Saw the latest Wes Anderson movie last night, and walked out trying to figure out how I felt about it -- which in retrospect, perfectly sums up how I felt about it. The only theater it was showing at was a local art house, which also tells you what kind of movie it is.
Moonrise Kingdom is about two 12 year olds who run away to "elope" on an island off the coast of New England in 1965. The word "sweet" must have been used in every other review of the movie that I read. And yes, it is sweet, in large part because of the youth of the protagonists. But it is self-consciously so, which means it cloys fairly quickly.
The movie is vintage Anderson: the sets are atmospheric, the era is evoked professionally, the characters are offbeat, and it is precious but manages to escape being boring, though not by much.
Anderson, if you're unfamiliar with him, is the fellow who brought you Rushmore, The Royal Tenenbaums, and The Darjeeling Limited. His specialty is smart, dysfunctional, oddball, alienated characters who tend to have a mildly catatonic feel to them. If The Addams Family intermarried with some nerdy MENSA members, Anderson characters would be the result.
The Boy Scouts in the movie are referred to as the "Khaki Scouts," presumably because the movie is defamatory enough that the actual Boy Scouts would have sued had they been mentioned by name.

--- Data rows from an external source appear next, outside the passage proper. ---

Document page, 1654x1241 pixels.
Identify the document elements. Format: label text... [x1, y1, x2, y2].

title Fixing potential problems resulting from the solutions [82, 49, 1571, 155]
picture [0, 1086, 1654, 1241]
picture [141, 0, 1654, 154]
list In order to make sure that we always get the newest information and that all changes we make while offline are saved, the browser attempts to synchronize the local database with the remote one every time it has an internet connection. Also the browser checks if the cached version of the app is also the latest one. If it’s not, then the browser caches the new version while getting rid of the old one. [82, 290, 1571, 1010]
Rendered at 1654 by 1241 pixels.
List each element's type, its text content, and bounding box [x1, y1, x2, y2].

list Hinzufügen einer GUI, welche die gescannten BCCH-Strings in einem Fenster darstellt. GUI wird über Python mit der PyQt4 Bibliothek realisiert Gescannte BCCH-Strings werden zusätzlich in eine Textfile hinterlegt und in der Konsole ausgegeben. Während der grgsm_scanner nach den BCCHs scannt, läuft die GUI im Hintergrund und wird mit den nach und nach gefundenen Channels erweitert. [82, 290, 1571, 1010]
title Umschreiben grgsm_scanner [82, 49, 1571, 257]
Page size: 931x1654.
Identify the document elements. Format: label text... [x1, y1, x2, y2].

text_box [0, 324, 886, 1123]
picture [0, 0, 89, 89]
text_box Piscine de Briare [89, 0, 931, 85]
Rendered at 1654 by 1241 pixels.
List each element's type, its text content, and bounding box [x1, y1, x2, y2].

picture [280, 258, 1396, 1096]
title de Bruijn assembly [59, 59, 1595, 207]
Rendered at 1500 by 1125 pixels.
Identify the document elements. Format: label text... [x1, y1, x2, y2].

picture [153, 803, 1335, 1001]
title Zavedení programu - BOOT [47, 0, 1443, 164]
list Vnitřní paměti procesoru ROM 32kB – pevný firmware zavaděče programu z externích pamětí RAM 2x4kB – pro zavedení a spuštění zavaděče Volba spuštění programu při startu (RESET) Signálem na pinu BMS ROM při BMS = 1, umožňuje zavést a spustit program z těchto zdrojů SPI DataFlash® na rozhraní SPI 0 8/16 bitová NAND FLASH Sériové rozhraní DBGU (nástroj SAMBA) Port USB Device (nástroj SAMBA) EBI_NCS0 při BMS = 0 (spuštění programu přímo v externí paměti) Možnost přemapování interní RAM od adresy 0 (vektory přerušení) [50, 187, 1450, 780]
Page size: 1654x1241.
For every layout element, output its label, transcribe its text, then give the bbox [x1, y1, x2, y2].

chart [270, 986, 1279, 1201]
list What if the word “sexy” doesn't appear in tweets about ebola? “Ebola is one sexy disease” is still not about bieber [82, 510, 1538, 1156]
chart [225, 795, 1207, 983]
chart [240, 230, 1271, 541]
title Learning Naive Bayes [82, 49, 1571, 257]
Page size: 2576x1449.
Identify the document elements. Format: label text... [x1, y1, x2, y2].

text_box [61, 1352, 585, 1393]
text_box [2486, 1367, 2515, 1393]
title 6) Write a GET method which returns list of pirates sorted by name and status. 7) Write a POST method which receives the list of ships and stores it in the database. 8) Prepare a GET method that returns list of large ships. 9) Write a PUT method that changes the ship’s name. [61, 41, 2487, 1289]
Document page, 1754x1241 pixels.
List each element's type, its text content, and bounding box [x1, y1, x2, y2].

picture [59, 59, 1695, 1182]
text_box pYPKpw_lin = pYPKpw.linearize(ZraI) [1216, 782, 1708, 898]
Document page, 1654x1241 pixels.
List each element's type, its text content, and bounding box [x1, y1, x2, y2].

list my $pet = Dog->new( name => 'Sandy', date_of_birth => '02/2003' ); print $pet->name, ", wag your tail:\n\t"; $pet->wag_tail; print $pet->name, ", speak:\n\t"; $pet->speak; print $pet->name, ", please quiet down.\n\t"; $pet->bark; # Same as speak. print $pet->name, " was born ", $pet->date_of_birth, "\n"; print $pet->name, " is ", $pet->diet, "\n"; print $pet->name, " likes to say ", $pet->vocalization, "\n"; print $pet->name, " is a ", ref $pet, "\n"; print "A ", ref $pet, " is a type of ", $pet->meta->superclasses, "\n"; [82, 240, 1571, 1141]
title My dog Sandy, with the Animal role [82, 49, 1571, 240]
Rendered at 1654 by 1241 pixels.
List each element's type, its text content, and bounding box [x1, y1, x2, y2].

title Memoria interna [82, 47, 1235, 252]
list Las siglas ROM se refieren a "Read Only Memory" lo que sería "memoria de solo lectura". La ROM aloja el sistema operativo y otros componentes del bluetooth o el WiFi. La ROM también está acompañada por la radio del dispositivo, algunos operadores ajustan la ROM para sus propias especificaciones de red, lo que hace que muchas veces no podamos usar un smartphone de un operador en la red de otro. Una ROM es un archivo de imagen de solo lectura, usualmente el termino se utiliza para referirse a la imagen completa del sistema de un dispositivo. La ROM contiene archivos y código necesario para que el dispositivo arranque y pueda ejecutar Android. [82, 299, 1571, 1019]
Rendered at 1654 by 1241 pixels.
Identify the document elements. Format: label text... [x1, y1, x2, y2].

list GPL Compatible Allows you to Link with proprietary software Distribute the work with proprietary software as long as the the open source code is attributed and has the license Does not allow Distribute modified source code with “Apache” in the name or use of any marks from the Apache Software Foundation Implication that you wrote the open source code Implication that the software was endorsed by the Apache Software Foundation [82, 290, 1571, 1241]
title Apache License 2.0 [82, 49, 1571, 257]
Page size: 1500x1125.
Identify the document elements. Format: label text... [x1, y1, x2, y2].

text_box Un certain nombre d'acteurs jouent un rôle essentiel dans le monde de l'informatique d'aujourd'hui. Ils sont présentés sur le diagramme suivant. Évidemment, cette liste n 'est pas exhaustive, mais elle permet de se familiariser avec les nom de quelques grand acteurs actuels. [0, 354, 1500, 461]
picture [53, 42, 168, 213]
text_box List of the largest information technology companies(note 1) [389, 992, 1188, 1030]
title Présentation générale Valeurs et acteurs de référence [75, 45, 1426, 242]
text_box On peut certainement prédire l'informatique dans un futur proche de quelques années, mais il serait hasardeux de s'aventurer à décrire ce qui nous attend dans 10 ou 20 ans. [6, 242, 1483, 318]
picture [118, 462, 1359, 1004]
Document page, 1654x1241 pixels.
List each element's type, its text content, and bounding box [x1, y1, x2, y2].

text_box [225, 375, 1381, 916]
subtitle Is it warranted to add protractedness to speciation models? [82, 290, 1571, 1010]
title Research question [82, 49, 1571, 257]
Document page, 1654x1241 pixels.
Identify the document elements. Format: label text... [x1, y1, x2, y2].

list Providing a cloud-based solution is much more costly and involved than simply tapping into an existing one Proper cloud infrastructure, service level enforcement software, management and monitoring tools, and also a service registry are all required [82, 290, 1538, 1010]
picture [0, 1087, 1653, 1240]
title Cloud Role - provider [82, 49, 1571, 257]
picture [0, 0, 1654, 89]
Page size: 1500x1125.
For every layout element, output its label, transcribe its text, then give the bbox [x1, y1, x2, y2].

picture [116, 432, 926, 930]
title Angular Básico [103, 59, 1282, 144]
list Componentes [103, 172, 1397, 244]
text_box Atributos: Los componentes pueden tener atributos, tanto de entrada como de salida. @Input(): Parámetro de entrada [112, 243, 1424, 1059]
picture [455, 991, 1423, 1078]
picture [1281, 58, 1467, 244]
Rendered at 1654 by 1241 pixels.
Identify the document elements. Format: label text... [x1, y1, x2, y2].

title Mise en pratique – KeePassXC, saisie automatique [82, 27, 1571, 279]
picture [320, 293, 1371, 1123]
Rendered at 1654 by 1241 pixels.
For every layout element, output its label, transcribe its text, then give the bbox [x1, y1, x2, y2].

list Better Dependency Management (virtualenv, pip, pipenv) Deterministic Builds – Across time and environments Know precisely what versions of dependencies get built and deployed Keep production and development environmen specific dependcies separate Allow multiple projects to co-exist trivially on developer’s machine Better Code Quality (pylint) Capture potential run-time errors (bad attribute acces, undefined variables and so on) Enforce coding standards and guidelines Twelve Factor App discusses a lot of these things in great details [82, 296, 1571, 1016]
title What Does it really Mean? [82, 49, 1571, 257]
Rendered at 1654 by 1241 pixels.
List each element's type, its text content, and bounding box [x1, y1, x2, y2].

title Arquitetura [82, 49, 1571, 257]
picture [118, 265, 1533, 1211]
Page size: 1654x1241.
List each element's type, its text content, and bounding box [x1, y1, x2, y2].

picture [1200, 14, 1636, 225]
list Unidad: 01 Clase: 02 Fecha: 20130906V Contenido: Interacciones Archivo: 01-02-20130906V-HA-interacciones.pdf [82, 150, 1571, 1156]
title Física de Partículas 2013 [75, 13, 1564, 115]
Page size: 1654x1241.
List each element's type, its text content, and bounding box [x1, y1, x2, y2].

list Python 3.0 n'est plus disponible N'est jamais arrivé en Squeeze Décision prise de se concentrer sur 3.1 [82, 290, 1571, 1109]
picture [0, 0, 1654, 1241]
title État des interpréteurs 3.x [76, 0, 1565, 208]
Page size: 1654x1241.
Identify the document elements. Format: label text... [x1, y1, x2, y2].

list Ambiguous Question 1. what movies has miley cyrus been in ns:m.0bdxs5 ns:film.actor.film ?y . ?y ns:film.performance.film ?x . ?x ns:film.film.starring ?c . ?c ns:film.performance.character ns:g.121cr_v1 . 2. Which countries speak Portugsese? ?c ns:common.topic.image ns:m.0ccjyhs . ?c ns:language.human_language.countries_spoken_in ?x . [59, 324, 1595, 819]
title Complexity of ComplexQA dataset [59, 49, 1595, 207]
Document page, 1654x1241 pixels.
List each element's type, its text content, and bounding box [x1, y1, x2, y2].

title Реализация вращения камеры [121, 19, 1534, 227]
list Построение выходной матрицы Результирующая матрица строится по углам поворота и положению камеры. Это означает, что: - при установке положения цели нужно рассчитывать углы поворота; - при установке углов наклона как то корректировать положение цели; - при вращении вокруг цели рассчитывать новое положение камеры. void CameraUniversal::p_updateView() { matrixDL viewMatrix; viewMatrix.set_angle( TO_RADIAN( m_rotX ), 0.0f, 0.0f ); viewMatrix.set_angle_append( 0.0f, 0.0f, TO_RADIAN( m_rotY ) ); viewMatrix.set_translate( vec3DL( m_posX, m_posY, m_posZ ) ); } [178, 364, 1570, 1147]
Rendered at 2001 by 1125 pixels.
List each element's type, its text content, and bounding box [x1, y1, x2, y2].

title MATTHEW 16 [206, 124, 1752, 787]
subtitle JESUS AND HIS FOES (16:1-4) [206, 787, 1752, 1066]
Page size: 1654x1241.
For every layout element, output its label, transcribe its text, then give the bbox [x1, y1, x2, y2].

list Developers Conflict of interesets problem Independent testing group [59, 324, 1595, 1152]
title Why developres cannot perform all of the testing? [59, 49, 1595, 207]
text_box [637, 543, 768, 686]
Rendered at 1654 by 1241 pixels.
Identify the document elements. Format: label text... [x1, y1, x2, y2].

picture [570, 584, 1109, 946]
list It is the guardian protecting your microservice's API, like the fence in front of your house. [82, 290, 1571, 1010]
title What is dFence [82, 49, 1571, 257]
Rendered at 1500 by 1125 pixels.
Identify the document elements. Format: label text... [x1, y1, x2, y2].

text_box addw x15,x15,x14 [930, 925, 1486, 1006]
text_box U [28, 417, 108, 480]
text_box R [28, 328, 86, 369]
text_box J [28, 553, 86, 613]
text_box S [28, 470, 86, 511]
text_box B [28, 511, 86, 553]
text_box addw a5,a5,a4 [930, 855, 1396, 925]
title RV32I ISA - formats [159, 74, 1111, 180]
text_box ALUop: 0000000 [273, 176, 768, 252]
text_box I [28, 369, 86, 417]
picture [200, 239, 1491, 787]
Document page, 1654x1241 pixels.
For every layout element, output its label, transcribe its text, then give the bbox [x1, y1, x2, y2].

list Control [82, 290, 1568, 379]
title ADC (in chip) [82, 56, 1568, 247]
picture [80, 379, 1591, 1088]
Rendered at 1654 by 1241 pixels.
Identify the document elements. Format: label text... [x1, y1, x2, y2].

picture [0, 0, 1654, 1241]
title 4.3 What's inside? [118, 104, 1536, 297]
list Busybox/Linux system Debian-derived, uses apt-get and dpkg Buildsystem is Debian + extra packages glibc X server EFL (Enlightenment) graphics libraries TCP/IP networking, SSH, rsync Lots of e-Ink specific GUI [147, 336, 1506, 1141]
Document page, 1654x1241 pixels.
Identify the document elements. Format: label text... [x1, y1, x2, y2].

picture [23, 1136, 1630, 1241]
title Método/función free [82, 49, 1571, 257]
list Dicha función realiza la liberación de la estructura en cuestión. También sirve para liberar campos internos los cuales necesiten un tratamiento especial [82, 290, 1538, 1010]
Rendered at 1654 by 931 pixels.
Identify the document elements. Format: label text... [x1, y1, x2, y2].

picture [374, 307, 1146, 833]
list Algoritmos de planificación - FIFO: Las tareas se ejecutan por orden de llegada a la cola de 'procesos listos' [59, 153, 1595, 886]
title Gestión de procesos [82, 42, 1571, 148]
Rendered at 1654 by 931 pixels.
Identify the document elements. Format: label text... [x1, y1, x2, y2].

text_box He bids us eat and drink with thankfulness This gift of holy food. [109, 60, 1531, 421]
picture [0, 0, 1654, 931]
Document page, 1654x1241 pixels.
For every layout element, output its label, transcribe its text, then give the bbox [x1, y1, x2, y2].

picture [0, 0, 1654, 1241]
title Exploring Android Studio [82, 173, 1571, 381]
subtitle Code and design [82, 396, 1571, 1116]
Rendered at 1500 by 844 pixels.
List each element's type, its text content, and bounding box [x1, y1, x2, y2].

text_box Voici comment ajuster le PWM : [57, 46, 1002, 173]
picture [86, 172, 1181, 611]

Anderson did get the best out of his actors. Edward Norton, whose usual specialty is sleazy, was fantastic as a virtuous troop master straight out of Life Magazine circa 1965. Bruce Willis is as good as he ever gets, which isn't saying much. Bill Murray plays stuporously cynical, his specialty. Murray still can't help but try to steal every scene he's in, in which regard he's second only to Jim Carrey.
Frances McDormand, who seems to get her most prominent roles from Joel and Ethan Coen, those other proprietors of American Gothic, plays hysterical, then sympathetic. Tilda Swinton plays coldly hysterical.
Over on Steve Sailer there was an entire discussion about whether the movie is supposed to be funny. If that was the point of this movie, I totally missed it. I thought it was supposed to be sweet.
The harder question is why the movie got a 94% positive rating from the critics on Rottentomatoes.com. My guess is that most critics like to think of themselves as sensitive souls who identify with Anderson's cast of outcasts. But if you enjoy identifying with such characters, then you're not really an oddball, you're just someone who wants to think of himself that way. Which means it's just a pose, which means you're just part of the herd. Which explains the 94% positive rating. And which explains most critics.
Real oddballs don't want to be oddballs. They just are.